TASK PROMPT. Only those lines from the one with "right elbow: (235, 983)" through the last line of the material below should be output, each exactly as it appears.

EXERCISE MATERIALS.
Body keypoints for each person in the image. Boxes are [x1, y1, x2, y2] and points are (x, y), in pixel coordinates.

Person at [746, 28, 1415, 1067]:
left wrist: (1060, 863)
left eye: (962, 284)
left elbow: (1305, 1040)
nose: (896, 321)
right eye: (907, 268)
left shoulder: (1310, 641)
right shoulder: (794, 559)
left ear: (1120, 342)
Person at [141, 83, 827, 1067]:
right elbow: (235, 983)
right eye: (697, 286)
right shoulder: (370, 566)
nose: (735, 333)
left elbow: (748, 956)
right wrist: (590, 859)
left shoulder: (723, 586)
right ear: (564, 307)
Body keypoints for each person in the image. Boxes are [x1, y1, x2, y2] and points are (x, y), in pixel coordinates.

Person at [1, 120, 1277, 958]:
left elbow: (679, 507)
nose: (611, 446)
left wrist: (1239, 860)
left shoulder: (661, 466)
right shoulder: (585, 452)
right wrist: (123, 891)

RESULT OF THIS EXERCISE.
right elbow: (235, 983)
right eye: (697, 286)
right shoulder: (370, 566)
nose: (735, 333)
left elbow: (748, 956)
right wrist: (590, 859)
left shoulder: (723, 586)
right ear: (564, 307)
Body keypoints for each person in the image. Boxes are [x1, y1, x2, y2] and points are (x, y), in pixel coordinates.

Person at [1, 120, 1277, 958]:
left elbow: (679, 507)
nose: (611, 446)
left wrist: (1239, 860)
left shoulder: (661, 466)
right shoulder: (585, 452)
right wrist: (123, 891)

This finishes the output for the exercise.